14.03.2009

where everybody knows your name


Herkesin gittiği zaman adının bilindiği, mekan sahibi, çalışanları, müdavimleriyle muhabbet edebileceği bir "rutin yeri" olmalı bence. Gittiğinde yiyeceği/içeceği belli olmalı. "Usta ne veriyorsun bugün?" rahatlıkla sorulabilmeli. Yeni denenen yemekler menüye girmeden size denettirilmeli. Ve herşeyden önemlisi rahat olmalısınız bu mekanda: yemeğin/içkinin kalitesi, cebinizden çıkacak para belirli olmalıdır. Kazığa ketenpereye yer yoktur. Rutin güzeldir yeri gelince, keyiflidir...
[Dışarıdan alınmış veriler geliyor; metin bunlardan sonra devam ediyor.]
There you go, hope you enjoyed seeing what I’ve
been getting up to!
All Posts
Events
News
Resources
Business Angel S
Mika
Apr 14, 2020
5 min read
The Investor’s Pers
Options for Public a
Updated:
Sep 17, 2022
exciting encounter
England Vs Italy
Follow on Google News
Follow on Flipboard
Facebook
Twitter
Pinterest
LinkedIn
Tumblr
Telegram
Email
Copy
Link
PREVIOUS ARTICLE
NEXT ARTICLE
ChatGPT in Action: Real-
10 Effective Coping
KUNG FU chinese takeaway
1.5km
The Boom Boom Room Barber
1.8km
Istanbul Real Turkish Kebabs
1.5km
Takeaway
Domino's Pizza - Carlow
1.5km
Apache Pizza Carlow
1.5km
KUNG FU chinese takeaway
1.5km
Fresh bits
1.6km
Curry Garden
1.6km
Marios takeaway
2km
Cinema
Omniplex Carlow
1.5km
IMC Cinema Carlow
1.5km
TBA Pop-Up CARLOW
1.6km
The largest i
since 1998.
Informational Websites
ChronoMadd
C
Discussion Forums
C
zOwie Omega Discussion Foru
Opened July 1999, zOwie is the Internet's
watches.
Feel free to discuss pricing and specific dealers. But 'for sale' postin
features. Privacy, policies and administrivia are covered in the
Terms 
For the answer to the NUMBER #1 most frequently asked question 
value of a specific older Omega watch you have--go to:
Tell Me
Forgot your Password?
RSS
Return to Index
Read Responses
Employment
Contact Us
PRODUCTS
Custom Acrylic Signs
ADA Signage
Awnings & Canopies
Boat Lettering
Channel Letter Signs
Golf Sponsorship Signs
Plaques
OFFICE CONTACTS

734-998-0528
Bahsi geçen mekan köşedeki kebapçı da olabilir 3 Michelin yıldızlı bir lokanta da. Yeter ki nazınızın geçeceği bir yer olsun.
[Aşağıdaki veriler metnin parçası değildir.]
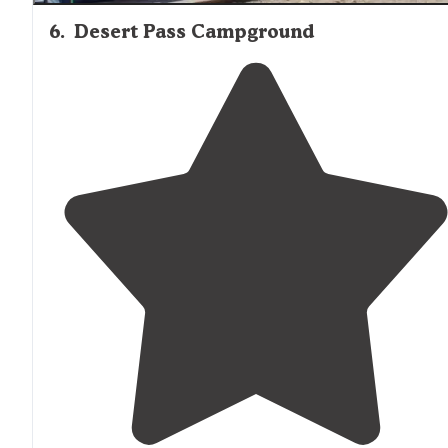
6
.
Desert Pass Campground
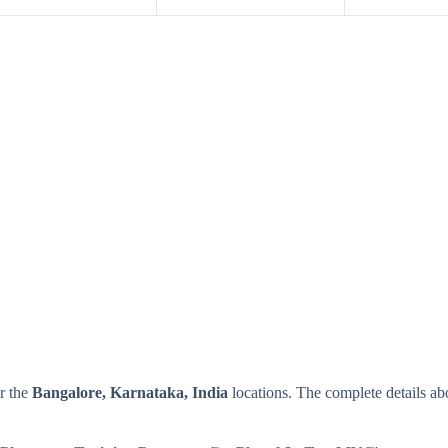
r the
Bangalore, Karnataka, India
locations. The complete details 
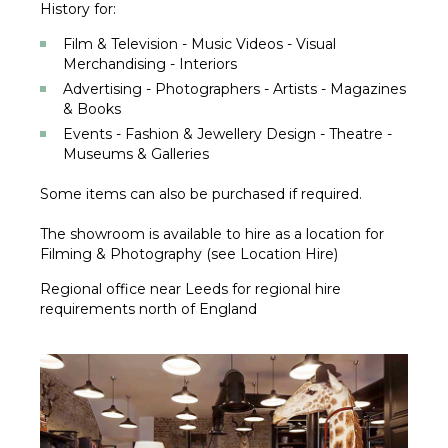
History for:
Film & Television - Music Videos - Visual
Merchandising - Interiors
Advertising - Photographers - Artists - Magazines
& Books
Events - Fashion & Jewellery Design - Theatre -
Museums & Galleries
Some items can also be purchased if required.
The showroom is available to hire as a location for
Filming & Photography (see Location Hire)
Regional office near Leeds for regional hire
requirements north of England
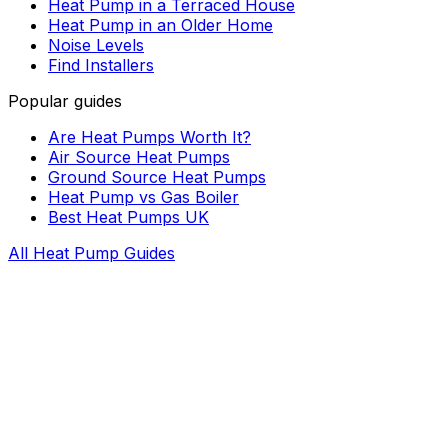
Heat Pump in a Terraced House
Heat Pump in an Older Home
Noise Levels
Find Installers
Popular guides
Are Heat Pumps Worth It?
Air Source Heat Pumps
Ground Source Heat Pumps
Heat Pump vs Gas Boiler
Best Heat Pumps UK
All Heat Pump Guides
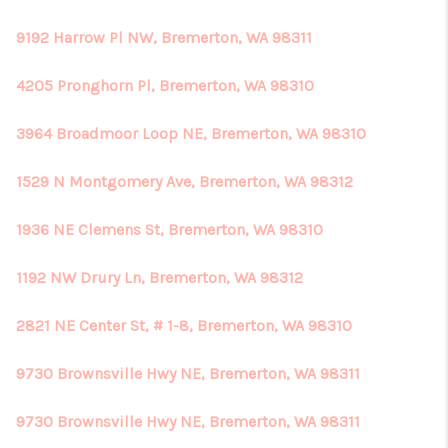
9192 Harrow Pl NW, Bremerton, WA 98311
4205 Pronghorn Pl, Bremerton, WA 98310
3964 Broadmoor Loop NE, Bremerton, WA 98310
1529 N Montgomery Ave, Bremerton, WA 98312
1936 NE Clemens St, Bremerton, WA 98310
1192 NW Drury Ln, Bremerton, WA 98312
2821 NE Center St, # 1-8, Bremerton, WA 98310
9730 Brownsville Hwy NE, Bremerton, WA 98311
9730 Brownsville Hwy NE, Bremerton, WA 98311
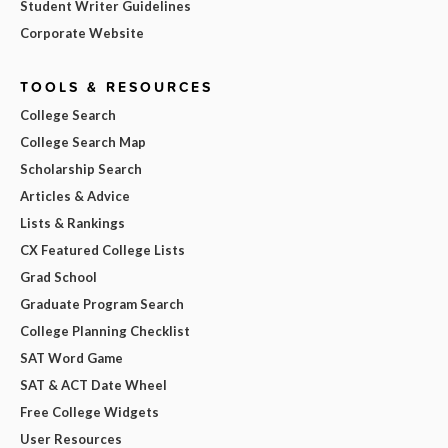
Student Writer Guidelines
Corporate Website
TOOLS & RESOURCES
College Search
College Search Map
Scholarship Search
Articles & Advice
Lists & Rankings
CX Featured College Lists
Grad School
Graduate Program Search
College Planning Checklist
SAT Word Game
SAT & ACT Date Wheel
Free College Widgets
User Resources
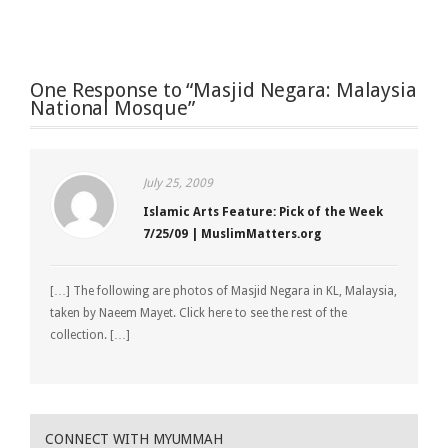
One Response to “Masjid Negara: Malaysia
National Mosque”
July 25, 2009
Islamic Arts Feature: Pick of the Week
7/25/09 | MuslimMatters.org
[…] The following are photos of Masjid Negara in KL, Malaysia,
taken by Naeem Mayet. Click here to see the rest of the
collection. […]
CONNECT WITH MYUMMAH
Benim için de mevcut 3 yer var böyle hayatıma giriş sırasına göre dizersek:

1. Neyle Meyle 2. Maslak Starbucks 3. Sıdıka Café Bistro Meze Restoranı

Bugün sonuncudan bahsedelim. 4 yıl Beşiktaş'ta yaşadım 1 ay da çalıştım ve ne yesem sorusunun cevabı hiçbir zaman olmadı. Ne zaman ki mütekamil ve cevval Sıdıka Hanım 1 yıl önce Şair Nedim Caddesi'ne kendi adını taşıyan mekanı açtı güzel yemek yemek için kendimi Beşiktaş'a giderken buldum. Otundan kalamarına, etinden şarabına herşeyinden yiyesi geliyor insanın; çalan müzikler, ortamdaki yumuşak pastel sarılık da eklenince kıvrılıp bir köşeye kedi olasım geliyor.